In the summer of 1967 Paul Bruner was in Corydon, Indiana, staying with his parents. His mother was dying of cancer. Paul had been living in New York since his return from Poland, two years earlier. Now he was “home,” feeling an urgent need to personalize, person, place, and event (Mother, Corydon, and Death). He had recently read the Polish poet Tadeusz Różewicz’s 1954 poem, “The Plains.” Rozewicz lived through wartime Poland and its concentration camps, but he was not an inmate like the poets Tadeusz Borowki and Primo Levi. He visited the Auschwitz Museum in 1948, writing two poems. Paul had visited Auschwitz’s museum in 1965. The personalization Paul found in “The Plains,” was about fear and death in small town Poland. Nazism, like Cancer, was Death. Paul understood that this required poetic language, not logic or rhetoric. Paul realized that he was a visual artist, not a poet. He felt he had to adopt Rozewicz’s language to adapt—personalize—his feelings for his mother—and his great sense of grief facing her death.

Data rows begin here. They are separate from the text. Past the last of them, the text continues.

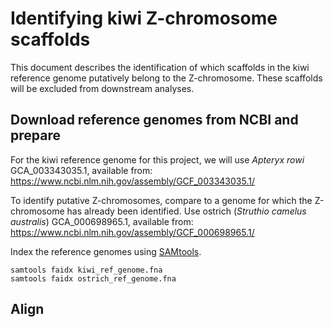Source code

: # Identifying kiwi Z-chromosome scaffolds

This document describes the identification of which scaffolds in the kiwi reference genome putatively belong to the Z-chromosome. These scaffolds will be excluded from downstream analyses.

## Download reference genomes from NCBI and prepare

For the kiwi reference genome for this project, we will use *Apteryx rowi* GCA_003343035.1, available from:
https://www.ncbi.nlm.nih.gov/assembly/GCF_003343035.1/

To identify putative Z-chromosomes, compare to a genome for which the Z-chromosome has already been identified. Use ostrich (*Struthio camelus australis*) GCA_000698965.1, available from:
https://www.ncbi.nlm.nih.gov/assembly/GCF_000698965.1/

Index the reference genomes using [SAMtools](http://www.htslib.org/).

```
samtools faidx kiwi_ref_genome.fna
samtools faidx ostrich_ref_genome.fna
```

## Align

Różewicz was born in 1921 in Radomsko, Poland. Radomsko, like Corydon, is a small town, and in “The Plains,” there is a sense of death and fear, even on Zabia Street. Paul’s house on Oak Street was a block away from O’Bannon Publishing, where the weekly newspaper, The Corydon Democrat, had been published since 1855. While in high school, Paul had done occasional cleaning for the publisher, Robert O’Bannon. While staying almost literally across the street for the summer, Paul was given permission to use the letterpress, hand-set type fonts, and the archive of photoengravings that numbered in the thousands. In “The Plains,” too long have I gazed on the faces of the dead, in Paul’s artist-book shows the Polish faces of the dead—once living, as newsworthy local people from Corydon or the rural farm communities written about in the weekly newspaper. This was the beginning of Paul’s grief process. His sense is that the expression of grief is the the truest form of love. On his brief visit to the Auschwitz Museum, in February 1965, he realized that the expression of grief is impossible when there is a question of guilt, among the living.